* THE PROBLEM:
From the records below, find each line with the string "CAPRO" and copy it.

* Source records:
((
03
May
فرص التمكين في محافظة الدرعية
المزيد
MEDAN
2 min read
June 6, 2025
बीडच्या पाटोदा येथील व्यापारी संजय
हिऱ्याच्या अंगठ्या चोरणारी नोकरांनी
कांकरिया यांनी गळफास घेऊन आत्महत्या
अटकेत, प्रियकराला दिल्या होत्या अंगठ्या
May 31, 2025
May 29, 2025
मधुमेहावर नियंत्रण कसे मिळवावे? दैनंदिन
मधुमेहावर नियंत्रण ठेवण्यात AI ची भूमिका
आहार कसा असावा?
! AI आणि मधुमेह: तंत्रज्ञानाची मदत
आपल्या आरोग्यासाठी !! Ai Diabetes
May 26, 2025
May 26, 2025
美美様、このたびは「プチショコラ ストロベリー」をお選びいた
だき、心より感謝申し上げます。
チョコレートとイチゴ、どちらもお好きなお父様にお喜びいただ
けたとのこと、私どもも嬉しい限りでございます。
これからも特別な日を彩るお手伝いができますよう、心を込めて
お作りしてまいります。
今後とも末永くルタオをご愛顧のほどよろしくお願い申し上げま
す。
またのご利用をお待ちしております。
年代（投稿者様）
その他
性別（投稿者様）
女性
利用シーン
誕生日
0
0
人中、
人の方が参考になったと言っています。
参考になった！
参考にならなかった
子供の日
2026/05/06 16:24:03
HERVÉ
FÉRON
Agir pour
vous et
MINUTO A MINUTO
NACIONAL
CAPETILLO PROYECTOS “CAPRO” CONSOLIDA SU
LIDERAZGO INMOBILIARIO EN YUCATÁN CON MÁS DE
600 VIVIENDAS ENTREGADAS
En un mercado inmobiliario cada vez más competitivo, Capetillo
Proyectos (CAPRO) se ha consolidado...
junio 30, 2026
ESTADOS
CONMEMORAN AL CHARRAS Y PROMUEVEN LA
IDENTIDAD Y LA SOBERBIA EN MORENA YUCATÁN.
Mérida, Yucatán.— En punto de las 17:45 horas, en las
))
* OUTPUT OF THE TASK:
CAPETILLO PROYECTOS “CAPRO” CONSOLIDA SU
Proyectos (CAPRO) se ha consolidado...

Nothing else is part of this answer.